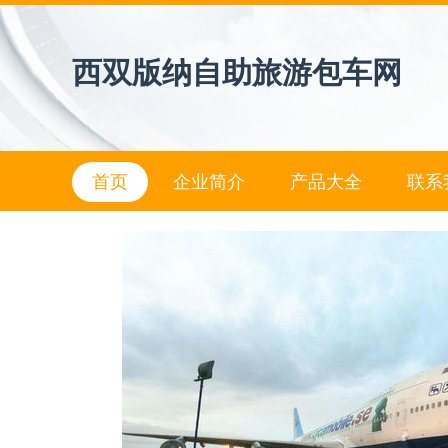
西双版纳自助旅游包车网
首页
企业简介
产品大全
联系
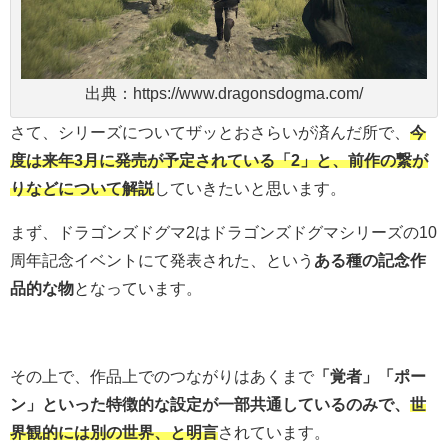
出典：https://www.dragonsdogma.com/
さて、シリーズについてザッとおさらいが済んだ所で、
今
度は来年3月に発売が予定されている「2」と、前作の繋が
りなどについて解説
していきたいと思います。
まず、ドラゴンズドグマ2はドラゴンズドグマシリーズの10
周年記念イベントにて発表された、という
ある種の記念作
品的な物
となっています。
その上で、作品上でのつながりはあくまで
「覚者」「ポー
ン」といった特徴的な設定が一部共通しているのみで、
世
界観的には別の世界、と明言
されています。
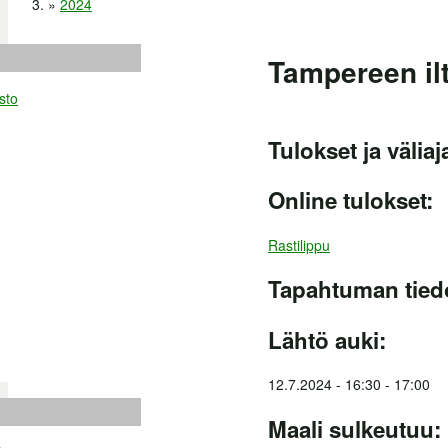
»
2024
Tampereen ilt
sto
Tulokset ja väliaj
Online tulokset:
Rastilippu
Tapahtuman tied
Lähtö auki:
12.7.2024 -
16:30
-
17:00
Maali sulkeutuu:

....................

Work order: Omitting all images, print the listing exactly.

Written response:
西双版纳自助旅游包车网
首页
企业简介
产品大全
联系
出典：https://www.dragonsdogma.com/
さて、シリーズについてザッとおさらいが済んだ所で、
今
度は来年3月に発売が予定されている「2」と、前作の繋が
りなどについて解説
していきたいと思います。
まず、ドラゴンズドグマ2はドラゴンズドグマシリーズの10
周年記念イベントにて発表された、という
ある種の記念作
品的な物
となっています。
その上で、作品上でのつながりはあくまで
「覚者」「ポー
ン」といった特徴的な設定が一部共通しているのみで、
世
界観的には別の世界、と明言
されています。
»
2024
Tampereen ilt
sto
Tulokset ja väliaj
Online tulokset:
Rastilippu
Tapahtuman tied
Lähtö auki:
12.7.2024 -
16:30
-
17:00
Maali sulkeutuu:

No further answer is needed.